My first reaction to your questions was that perhaps your dough batch size was too large for your KitchenAid stand mixer and that possibly that was responsible for the results you got when using the KASL. However, when I checked the operator's manual for my basic KitchenAid stand mixer, the only admonition was to keep the amount of flour (stated as all-purpose flour) for yeasted doughs below 8 cups. Allowing for modest hydration levels and the addition of other pizza ingredients, I estimated that my KitchenAid stand mixer can handle about 3.7 pounds of dough. In your case, at 1413 grams, the dough batch weight is a little over 3 pounds. So, it looks like you were within the recommended limit of your machine, if it is anything like mine.
The second possibility that occurred to me is that your two flours have different moisture contents. Generally speaking, at the millers where the two flours originate, the moisture content of the two flours should be the same because of the way that the millers adjust the moisture content to be within the limits required by law. However, the flours may get to your pantry via different routes and with different transit times and be subjected to different storage and environmental conditions along the way, including variations even within your own home. These changes can affect the performance of the flours. Moreover, room humidity at different times of year can also be a factor although it will not be as great as many people believe. At the moment, with the colder weather and home heating systems doing their job to warm up our kitchens, moisture will be removed from the air, making the dough seem likes it needs more hydration. Whether that was a factor with your KASL is hard to say. You may have to do some more experimenting with the KASL to see if your room humidity was a material factor in the results you got, or it was only a flour moisture content issue.
For some interesting information on rated absorption values for some of the King Arthur flours, you may want to take a look at this thread:http://www.pizzamaking.com/forum/index.php/topic,4646.msg39204.html#msg39204
. You might also want to read the items linked in that thread. Unfortunately, a couple of those links are no longer active, but I think you will get the general drift of things.
With respect to your question about whether there is some sort of correlation between the absorption characteristics of flours and baking temperatures that makes one flour more suitable than another at lower baking temperatures, I can't say that I have read anything of that nature. However, all else being equal, including bake temperature, skin thickness, etc., a high hydration dough should retain moisture longer than a lower hydration dough. But, in practice, dough formulations can vary quite widely and may include ingredients like sugar and oil that also work to retain moisture in the dough during baking. In such a situation, hydration is just another aspect that has to be taken into account with all of the other aspects.

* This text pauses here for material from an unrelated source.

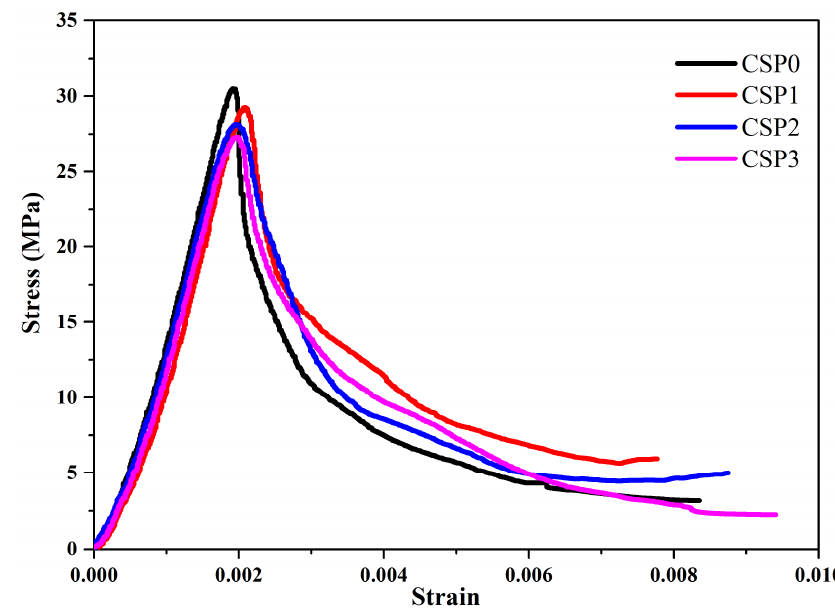
Figure 20. Stress–strain behavior of the control samples.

I am not sure which result you are referring to in your last question, but in general I would say that if a flour is hydrated more than its rated absorption value, it will be more fragile in the sense that the dough is likely to be more extensible and harder to handle, especially if the differences between the rated absorption value and operational hydration value are large. Under those types of conditions, the doughs should be able to retain moisture longer during the bake. But, as noted above, it is not the only factor. You might also keep in mind that it is possible to use high oven temperatures and short bake times to help retain moisture in the dough. Usually the issues in such cases is whether you get the desired degree of crust coloration with the shorter bake times.